A Maine professor suing faculty union is appealing his case to the Supreme Court

Jonathan Reisman, an associate professor of economics and public policy at the University of Maine at Machias, is appealing his case, Reisman v. Associated Faculties of the University of Maine (AFUM), to the U.S. Supreme Court.

On Friday, Jan. 2, The Buckeye Institute, the organization representing Reisman in his case, filed an appeal to SCOTUS calling for an end to laws in Maine and other states that force public-sector employees to accept compelled union representation. This process, called exclusive representation (a policy for which unions advocate), prevents nonmember employees in a bargaining unit from representing themselves in matters with their employer.

In 2018, the high court ruled in Janus v. American Federation of State, County and Municipal Employees (AFSCME) that public employees cannot be required to pay dues or fees to a labor union as a condition of employment. Before Janus, nonmember public employees were compelled to pay “agency fees” to a union for the cost of the organization’s representational activities concerning the employee, despite rejecting the union’s representation by refusing to join or opting out of membership.

SCOTUS ruled this practice violates the First Amendment rights of public employees.
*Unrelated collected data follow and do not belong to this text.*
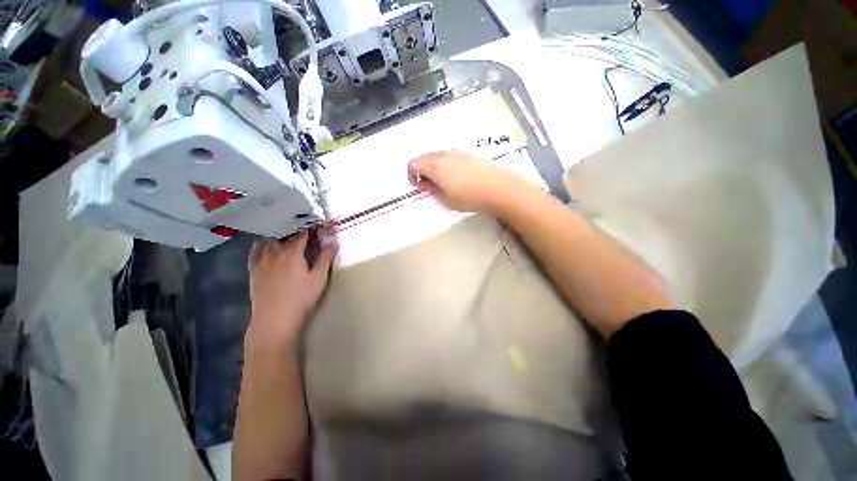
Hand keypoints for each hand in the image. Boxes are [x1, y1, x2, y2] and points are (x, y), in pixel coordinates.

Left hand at [247, 232, 336, 349]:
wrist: (275, 319)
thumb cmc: (301, 298)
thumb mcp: (319, 278)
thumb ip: (325, 258)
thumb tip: (333, 242)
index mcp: (293, 254)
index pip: (303, 235)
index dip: (311, 228)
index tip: (318, 225)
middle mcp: (275, 253)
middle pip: (286, 236)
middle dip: (297, 230)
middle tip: (305, 229)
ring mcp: (262, 261)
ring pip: (270, 241)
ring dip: (279, 235)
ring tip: (286, 234)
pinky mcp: (254, 271)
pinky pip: (255, 252)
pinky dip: (261, 244)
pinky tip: (265, 244)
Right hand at [408, 150, 529, 213]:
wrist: (498, 187)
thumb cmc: (469, 197)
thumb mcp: (446, 200)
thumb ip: (433, 191)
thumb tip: (426, 184)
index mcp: (435, 166)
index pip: (414, 164)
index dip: (411, 175)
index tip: (418, 187)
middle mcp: (444, 155)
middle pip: (424, 157)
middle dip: (422, 170)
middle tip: (428, 185)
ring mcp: (457, 152)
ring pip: (437, 155)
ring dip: (433, 166)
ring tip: (442, 182)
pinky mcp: (469, 154)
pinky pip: (450, 156)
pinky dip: (445, 164)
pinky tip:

Reisman is asking the high court to consider exclusive representation laws under the same principle. If compelled payments to a union violate a public employee’s First Amendment rights, compelled representation must also violate employee’s rights.
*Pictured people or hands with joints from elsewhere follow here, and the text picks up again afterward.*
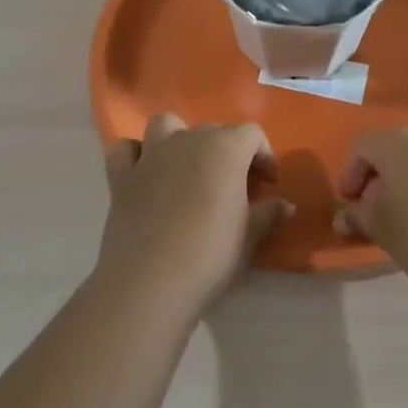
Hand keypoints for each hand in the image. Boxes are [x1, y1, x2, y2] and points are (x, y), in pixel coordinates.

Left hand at [96, 113, 292, 305]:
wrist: (150, 283)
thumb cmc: (210, 255)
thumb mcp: (249, 237)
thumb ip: (268, 214)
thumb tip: (286, 205)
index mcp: (224, 149)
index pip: (252, 134)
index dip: (264, 156)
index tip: (268, 186)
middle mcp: (187, 141)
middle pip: (213, 130)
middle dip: (228, 152)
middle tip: (235, 188)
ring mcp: (150, 155)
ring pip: (166, 125)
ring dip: (180, 138)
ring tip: (189, 168)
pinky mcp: (121, 177)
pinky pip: (127, 150)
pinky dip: (137, 155)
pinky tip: (147, 175)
“Professor Reisman is a hardworking public employee who has for many years been forced to associate with a union with which he disagrees and suffer it to speak for him,” said Robert Alt, president and chief executive officer of The Buckeye Institute and a lead attorney on the case. “If state law cannot compel public employees to financially support union advocacy — as the court ruled in Janus v. AFSCME — how can states require these same public employees to accept representation from unions that many of them have chosen not to join? These are serious questions about the constitutionality of exclusive representation — questions which the U.S. Supreme Court needs to address.”
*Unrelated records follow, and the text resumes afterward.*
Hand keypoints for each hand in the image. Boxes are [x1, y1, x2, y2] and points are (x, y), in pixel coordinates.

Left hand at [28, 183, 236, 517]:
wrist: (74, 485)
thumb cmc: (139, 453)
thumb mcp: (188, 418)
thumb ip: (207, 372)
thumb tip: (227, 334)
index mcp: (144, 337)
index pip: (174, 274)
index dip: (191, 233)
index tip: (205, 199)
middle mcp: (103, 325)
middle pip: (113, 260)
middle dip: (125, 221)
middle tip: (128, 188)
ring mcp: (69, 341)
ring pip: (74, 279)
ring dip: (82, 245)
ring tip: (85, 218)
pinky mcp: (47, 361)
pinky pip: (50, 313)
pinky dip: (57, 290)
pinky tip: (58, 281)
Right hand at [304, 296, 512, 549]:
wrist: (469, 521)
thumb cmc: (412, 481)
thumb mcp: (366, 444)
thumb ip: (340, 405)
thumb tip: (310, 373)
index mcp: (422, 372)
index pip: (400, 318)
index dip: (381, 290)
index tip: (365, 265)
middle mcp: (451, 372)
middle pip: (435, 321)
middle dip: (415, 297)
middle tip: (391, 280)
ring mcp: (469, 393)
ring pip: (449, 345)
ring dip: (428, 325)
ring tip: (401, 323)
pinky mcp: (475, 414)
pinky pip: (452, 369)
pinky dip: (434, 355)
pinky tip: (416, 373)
“Despite resigning his union membership, Professor Reisman is required by Maine law be represented by a union with which he does not agree and of which he is not a member,” said Andrew M. Grossman, a partner at BakerHostetler in Washington, D.C., and counsel of record on the Reisman v. AFUM petition. “Following the Court’s landmark Janus ruling, it is clear that these laws are unconstitutional, and we hope the Court will recognize them as such.”

Reisman formerly served as a grievance officer with his union before resigning his membership after the Janus decision. His former union, AFUM, is affiliated with the Maine Education Association and the National Education Association, which has taken political stances that Reisman finds objectionable.

While the outcome of Janus freed him from the requirement of either joining the union or being forced to pay representation fees, Maine law still forces AFUM to be Reisman’s exclusive representative, meaning he is still associated with the positions the union takes.

If the Supreme Court agrees to hear Reisman’s case and rules in his favor, the First Amendment rights of public employees to represent themselves in matters with their employer would be restored. The end result is true freedom of speech and association, not compelled speech and association as required by state labor law.

The Buckeye Institute is also representing public employees in other post-Janus lawsuits throughout the country, including Kathy Uradnik of St. Cloud State University in Uradnik v. Inter Faculty Organization and Jade Thompson, a Spanish teacher in Ohio, in Thompson v. Marietta Education Association.